With all the will in the world, and with all the effort of members and officials—and I acknowledge the hard work of all the officials—there is simply not, in a shortened period of time, sufficient opportunity to hear all of the voices, to give all of the consideration to all matters raised, to debate every point, or to look at every possible alternative. Shortened time simply does not permit that.

I endorse the decision Parliament took, and it was Parliament’s decision. The Government put forth a proposition to do this bill under an extremely short period of time, but it was Parliament that agreed to do so.

We now find ourselves in the last few minutes of a decision to rid New Zealand of weapons, of firearms, that no normal citizen needs, but with enough careful consideration that where exemptions are warranted, they have been granted, with enough thought and consideration to help inform elements that might take part of the next phase of the firearms reform.

Hon JUDITH COLLINS (National—Papakura):

I am so proud of us. We have worked so hard over quite a short period of time, and we have worked in the Finance and Expenditure Committee to get the best bill that we could in the shortest amount of time. Even when we have not agreed, we have been able to be civil and adult, and that is something that I think we can pat ourselves on the back for.

In the National Party, we felt we could have done more for those people who are sports shooters and who engage in international competitions—our competitive shooting sports. We would like to hope that, in the second tranche of legislation, that could be addressed. I was personally, and I think we all were, very impressed with the quality of the submission from the pistol shooters’ association. They have a very good system, which I’ve heard of before, obviously, but to have them run through exactly how it worked gave me a lot of confidence in that system being able to be used for people engaged in sporting events where some of these higher calibre or higher-capacity weapons are used—that we could bring that in for them.

It’s not often that peace breaks out in Parliament, but to most intents and purposes—I won’t say “all” because not entirely—it has over this matter. We have all been deeply moved by what happened in Christchurch, by the murder of 50 people and the attempted murder of many more. We have all been deeply moved. It could have happened anywhere. It happened in two mosques. It could have happened in a kindergarten. It could have happened in a church. It could have happened in a school.

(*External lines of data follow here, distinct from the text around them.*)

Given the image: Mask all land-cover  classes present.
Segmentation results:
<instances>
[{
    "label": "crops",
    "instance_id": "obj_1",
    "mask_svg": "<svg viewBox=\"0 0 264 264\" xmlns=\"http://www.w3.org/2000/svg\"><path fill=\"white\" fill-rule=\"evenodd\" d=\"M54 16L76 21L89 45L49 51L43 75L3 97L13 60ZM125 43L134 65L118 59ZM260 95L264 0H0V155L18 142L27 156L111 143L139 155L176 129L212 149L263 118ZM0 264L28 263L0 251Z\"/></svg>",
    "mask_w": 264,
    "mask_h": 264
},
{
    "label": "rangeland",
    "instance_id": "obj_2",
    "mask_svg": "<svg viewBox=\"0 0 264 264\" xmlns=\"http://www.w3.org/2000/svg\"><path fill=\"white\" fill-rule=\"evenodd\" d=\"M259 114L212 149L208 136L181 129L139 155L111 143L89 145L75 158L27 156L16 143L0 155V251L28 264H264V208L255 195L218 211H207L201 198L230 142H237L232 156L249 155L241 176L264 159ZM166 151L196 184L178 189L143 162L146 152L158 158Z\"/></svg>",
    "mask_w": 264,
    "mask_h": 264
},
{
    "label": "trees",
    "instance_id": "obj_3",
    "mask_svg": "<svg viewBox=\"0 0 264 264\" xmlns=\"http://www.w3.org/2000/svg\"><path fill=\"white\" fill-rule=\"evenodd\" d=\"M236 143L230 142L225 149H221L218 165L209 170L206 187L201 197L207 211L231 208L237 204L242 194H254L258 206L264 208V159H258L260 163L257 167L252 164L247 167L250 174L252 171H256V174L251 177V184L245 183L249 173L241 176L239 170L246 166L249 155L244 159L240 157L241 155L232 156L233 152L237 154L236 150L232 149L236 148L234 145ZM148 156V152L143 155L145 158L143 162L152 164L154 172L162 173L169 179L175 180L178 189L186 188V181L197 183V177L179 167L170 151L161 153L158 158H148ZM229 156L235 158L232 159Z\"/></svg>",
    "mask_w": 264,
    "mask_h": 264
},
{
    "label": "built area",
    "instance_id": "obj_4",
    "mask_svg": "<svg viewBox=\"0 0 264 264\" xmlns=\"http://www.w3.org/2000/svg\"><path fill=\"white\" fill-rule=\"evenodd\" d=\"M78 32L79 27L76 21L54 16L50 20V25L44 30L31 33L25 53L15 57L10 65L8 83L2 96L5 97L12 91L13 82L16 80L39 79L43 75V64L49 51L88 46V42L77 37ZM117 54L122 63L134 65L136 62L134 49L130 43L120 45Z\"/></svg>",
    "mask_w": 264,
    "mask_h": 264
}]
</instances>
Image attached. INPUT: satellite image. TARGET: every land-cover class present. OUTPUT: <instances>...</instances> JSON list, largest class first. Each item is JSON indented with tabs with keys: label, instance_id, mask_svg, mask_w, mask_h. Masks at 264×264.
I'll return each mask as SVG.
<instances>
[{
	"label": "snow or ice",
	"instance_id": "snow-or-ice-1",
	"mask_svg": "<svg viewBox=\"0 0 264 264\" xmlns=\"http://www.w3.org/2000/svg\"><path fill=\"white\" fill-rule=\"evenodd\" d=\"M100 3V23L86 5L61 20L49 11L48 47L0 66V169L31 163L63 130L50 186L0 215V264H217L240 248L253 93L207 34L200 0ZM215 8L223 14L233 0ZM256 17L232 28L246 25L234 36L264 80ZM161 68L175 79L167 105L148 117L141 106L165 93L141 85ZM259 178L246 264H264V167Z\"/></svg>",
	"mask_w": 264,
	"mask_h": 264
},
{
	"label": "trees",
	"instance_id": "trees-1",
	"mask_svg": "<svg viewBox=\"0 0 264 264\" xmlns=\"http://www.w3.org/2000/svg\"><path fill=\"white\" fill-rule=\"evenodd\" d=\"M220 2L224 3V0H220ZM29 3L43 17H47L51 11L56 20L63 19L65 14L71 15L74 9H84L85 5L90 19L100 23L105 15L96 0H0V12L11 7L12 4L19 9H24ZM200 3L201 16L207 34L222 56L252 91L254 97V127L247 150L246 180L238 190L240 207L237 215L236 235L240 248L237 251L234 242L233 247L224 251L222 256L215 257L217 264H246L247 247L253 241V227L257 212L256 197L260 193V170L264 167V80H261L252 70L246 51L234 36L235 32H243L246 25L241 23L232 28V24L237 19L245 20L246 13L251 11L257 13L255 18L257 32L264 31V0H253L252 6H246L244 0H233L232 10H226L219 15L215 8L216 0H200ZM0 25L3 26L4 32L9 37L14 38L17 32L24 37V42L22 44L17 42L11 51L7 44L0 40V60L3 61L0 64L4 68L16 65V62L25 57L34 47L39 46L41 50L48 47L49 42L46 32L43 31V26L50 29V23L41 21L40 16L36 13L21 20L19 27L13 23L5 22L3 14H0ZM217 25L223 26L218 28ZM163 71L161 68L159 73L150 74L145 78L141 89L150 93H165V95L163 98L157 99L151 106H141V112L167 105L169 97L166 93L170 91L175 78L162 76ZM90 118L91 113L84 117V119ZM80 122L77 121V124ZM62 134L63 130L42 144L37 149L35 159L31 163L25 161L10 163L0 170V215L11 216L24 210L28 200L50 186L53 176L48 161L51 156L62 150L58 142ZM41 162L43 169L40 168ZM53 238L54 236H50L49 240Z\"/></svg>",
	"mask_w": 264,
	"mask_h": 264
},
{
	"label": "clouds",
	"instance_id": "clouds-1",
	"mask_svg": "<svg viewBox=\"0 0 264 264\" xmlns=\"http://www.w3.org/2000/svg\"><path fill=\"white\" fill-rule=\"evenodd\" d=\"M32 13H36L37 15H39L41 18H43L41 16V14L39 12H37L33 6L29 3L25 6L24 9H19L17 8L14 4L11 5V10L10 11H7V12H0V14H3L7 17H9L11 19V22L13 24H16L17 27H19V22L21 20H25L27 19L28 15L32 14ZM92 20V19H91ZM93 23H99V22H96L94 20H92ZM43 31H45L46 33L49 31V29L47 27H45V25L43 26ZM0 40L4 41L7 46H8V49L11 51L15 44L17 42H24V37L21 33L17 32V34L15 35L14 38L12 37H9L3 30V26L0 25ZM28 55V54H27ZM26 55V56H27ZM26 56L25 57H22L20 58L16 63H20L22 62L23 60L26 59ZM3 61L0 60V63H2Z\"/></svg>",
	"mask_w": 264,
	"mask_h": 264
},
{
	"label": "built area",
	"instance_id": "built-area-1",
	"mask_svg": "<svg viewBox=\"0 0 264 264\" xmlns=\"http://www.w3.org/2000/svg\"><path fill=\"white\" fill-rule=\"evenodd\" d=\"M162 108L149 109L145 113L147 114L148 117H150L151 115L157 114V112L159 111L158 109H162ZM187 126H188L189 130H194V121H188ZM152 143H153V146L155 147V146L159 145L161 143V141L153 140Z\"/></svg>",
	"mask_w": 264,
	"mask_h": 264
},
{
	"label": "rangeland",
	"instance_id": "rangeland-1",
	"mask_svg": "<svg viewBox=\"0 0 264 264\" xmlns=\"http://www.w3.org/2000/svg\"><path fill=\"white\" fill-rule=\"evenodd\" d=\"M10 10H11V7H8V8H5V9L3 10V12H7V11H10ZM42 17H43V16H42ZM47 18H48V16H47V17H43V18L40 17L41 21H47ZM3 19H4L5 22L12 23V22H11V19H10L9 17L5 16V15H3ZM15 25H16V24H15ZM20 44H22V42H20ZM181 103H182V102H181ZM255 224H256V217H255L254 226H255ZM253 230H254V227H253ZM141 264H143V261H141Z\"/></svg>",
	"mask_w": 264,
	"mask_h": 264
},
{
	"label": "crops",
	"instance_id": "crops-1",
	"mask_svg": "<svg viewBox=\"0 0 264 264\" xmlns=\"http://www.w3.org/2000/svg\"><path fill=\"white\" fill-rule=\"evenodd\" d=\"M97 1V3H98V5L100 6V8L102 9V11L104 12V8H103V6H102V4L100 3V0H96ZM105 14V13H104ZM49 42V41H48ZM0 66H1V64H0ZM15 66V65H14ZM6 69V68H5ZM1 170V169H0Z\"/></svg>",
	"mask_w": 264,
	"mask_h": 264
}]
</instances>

For any New Zealanders who think, well, it wasn’t some place that they would go, it could have been. It could have been anywhere. It’s the sort of thing that I think happens, and we could say a person who has done this has done this for particular reasons. It’s not only that person we need to be concerned about and worried about that they have access to firearms—people with those sorts of thoughts and those drivers—but there are other people as well.

This has been a good opportunity for the Government and the Opposition to work together for New Zealand, and I would hope that the Government will keep us informed and ask for our support on other matters pertaining to these firearms laws.

Apart from one dissenter (David Seymour, ACT) the Bill was strongly supported by a united Parliament, Obviously most MPs realised they had a responsibility to do something significant in the wake of the Christchurch mosque massacres.